Ein Investor veräußerte seine Xetra-Gold Inhaberschuldverschreibungen mehr als ein Jahr nach der Anschaffung. Dabei erzielte er einen Gewinn. Ein weiterer Investor veräußerte die Schuldverschreibungen – ebenfalls nach mehr als einem Jahr – nicht, sondern ließ sich das dadurch verbriefte Gold in physischer Form aushändigen. Auch hier entsprach der Wert des Goldes einem Gewinn gegenüber dem Anschaffungspreis.

Die jeweils zuständigen Finanzämter besteuerten diese Gewinne als Einkünfte aus Kapitalvermögen, womit die Anleger nicht einverstanden waren. Sie zogen schließlich vor Gericht, wo die Fälle in allen zur Verfügung stehenden Instanzen verhandelt wurden.

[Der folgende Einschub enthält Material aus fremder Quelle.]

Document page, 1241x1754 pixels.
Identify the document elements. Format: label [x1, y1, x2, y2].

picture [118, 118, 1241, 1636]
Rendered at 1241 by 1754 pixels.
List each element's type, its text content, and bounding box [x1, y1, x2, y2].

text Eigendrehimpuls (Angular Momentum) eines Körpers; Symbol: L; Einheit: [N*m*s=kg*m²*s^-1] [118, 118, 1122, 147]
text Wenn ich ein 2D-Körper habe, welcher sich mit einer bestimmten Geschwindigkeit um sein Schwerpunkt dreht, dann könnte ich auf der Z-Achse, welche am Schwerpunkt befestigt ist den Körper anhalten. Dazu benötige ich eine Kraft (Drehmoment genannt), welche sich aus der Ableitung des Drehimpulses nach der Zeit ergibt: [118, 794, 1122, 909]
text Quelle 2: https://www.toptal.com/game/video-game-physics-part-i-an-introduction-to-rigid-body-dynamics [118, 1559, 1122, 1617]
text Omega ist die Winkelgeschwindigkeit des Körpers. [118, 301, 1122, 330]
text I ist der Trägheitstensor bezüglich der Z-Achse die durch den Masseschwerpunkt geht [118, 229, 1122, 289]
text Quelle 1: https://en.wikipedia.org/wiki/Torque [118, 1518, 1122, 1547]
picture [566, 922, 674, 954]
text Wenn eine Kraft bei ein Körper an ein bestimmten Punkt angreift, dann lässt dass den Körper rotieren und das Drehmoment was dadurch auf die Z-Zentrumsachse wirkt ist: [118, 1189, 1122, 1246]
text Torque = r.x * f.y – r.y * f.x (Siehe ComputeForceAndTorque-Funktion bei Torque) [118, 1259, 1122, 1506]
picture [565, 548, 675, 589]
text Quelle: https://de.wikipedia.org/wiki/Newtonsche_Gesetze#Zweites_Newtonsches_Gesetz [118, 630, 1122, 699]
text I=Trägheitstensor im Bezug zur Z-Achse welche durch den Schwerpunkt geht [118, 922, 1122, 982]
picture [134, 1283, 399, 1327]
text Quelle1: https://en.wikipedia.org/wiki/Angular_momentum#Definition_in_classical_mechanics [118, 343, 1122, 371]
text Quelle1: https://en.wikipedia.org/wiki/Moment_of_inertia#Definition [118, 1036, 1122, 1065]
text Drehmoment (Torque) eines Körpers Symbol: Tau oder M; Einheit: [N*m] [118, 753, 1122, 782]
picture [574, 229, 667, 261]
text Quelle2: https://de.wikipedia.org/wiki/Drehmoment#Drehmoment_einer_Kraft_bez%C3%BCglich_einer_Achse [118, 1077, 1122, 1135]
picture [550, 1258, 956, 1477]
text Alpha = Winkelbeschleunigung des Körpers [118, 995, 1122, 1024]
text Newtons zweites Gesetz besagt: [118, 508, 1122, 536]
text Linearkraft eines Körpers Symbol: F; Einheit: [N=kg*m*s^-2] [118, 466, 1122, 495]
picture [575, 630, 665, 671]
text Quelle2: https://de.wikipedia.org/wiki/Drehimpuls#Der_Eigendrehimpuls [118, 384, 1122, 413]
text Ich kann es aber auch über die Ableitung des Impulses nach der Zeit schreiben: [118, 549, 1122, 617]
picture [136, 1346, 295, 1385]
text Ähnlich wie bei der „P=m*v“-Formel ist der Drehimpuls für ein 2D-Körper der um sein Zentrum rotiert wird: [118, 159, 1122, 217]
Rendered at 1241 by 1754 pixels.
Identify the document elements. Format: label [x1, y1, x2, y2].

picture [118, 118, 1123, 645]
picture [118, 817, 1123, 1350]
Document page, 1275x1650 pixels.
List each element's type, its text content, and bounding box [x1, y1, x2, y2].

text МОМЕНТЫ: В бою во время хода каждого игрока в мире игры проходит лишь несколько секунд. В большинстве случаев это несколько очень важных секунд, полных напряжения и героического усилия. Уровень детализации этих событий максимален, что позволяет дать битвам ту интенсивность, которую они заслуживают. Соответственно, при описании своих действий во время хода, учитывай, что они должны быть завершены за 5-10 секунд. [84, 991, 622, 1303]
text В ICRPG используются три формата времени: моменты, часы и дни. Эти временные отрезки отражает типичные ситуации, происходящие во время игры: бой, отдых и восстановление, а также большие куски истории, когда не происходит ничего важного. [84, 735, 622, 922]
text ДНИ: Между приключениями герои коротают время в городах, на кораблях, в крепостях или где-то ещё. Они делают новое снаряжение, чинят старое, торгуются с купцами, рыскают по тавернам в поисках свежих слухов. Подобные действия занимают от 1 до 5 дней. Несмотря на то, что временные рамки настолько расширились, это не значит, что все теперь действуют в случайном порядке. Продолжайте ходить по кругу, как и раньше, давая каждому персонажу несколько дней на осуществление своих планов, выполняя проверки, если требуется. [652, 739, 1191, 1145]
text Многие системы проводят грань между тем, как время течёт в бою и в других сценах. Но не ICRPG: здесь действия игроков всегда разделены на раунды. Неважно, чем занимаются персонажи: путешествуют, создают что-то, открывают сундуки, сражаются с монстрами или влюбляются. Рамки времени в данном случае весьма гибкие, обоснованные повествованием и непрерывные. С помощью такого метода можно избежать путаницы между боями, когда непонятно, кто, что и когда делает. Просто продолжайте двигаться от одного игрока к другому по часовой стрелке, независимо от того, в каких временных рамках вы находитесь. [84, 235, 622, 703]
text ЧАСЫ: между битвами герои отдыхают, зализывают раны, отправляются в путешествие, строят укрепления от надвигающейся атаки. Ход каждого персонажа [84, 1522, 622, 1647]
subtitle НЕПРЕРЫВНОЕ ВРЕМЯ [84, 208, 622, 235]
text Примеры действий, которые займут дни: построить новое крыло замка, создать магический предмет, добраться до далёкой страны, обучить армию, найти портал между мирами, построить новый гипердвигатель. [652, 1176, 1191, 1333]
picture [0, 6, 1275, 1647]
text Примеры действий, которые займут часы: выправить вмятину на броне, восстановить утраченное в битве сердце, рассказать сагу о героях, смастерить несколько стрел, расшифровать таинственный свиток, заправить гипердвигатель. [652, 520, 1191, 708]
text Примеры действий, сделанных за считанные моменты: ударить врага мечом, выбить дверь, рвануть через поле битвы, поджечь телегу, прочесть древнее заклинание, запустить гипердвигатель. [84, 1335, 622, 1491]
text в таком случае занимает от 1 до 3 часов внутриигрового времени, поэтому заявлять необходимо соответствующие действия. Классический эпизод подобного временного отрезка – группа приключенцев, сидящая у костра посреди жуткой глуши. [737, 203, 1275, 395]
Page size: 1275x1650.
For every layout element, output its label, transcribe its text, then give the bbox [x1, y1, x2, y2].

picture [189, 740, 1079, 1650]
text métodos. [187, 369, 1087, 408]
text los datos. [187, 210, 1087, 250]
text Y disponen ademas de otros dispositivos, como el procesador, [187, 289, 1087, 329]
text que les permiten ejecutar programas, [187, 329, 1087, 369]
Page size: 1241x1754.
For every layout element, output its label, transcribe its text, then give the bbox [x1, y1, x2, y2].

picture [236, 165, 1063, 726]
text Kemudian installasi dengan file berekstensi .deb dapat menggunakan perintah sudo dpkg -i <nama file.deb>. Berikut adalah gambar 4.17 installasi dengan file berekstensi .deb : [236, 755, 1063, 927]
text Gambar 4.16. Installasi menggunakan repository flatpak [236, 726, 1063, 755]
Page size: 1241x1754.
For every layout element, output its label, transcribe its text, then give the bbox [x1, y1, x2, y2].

Kläger wird Recht zugesprochen

Die unteren Instanzen entschieden unterschiedlich. In vorletzter Instant bekamen schließlich die Kläger Recht, woraufhin die zuständigen Finanzämter in Revision gingen. Letztendlich wurden beide Fälle vor dem Bundesfinanzhof in abschließender Instanz verhandelt. Hier folgen die Richter den Ausführungen der Kläger und stellten fest, dass ein Gewinn aus der Veräußerung oder der Einlösung von Inhaberschuldverschreibungen nicht zu steuerbaren Einkünften führt.

Begründung der Richter

Grundsätzlich verkörpere eine Schuldverschreibung keine Kapitalforderung, sondern einen Anspruch auf die entsprechende Sachleistung. Dies sei im Falle der Xetra-Verschreibungen die Lieferung von Gold in physischer Form, und zwar für jede Verschreibung ein Gramm des Edelmetalls. Dieser Lieferanspruch werde laut Aussage der Richter am BFH auch dann nicht zu einer Kapitalforderung, wenn die Schuldverschreibungen auf Gold – wie bei Xetra – von einer großen Zahl von Anlegern auf dem sogenannten Sekundärmarkt gehandelt werden.

Damit, so die Richter weiter, seien der Erwerb und der Handel mit Inhaberschuldverschreibungen gleichzusetzen mit dem Erwerb bzw. Verkauf von physischem Gold. Der Bundesfinanzhof hatte in der Vergangenheit in zahlreichen Urteilen Goldgeschäfte jeweils als private Veräußerung im Sinne des Einkommensteuergesetzes angesehen. Somit sei der Gewinn aus diesen Geschäften nach Ablauf eines Jahres zwischen Kauf und Verkauf bzw. der Einlösung nicht mehr steuerbar.

Veräußerungsgewinne bleiben steuerfrei

Für Anleger insbesondere mit Xetra-Inhaberschuldverschreibungen dürfte dieses Urteil wegweisend sein. Sie besitzen nun die Sicherheit schwarz auf weiß, dass die Veräußerungsgewinne aus ihren Geschäften auch zukünftig nach Ablauf des obligatorischen Wartejahres steuerfrei bleiben werden. Kein Wunder, dass die Xetra-Inhaberschuldverschreibungen immer beliebter unter Anlegern werden. Dieses Urteil des Bundesfinanzhofs dürfte die Attraktivität noch ein ganzes Stück steigern.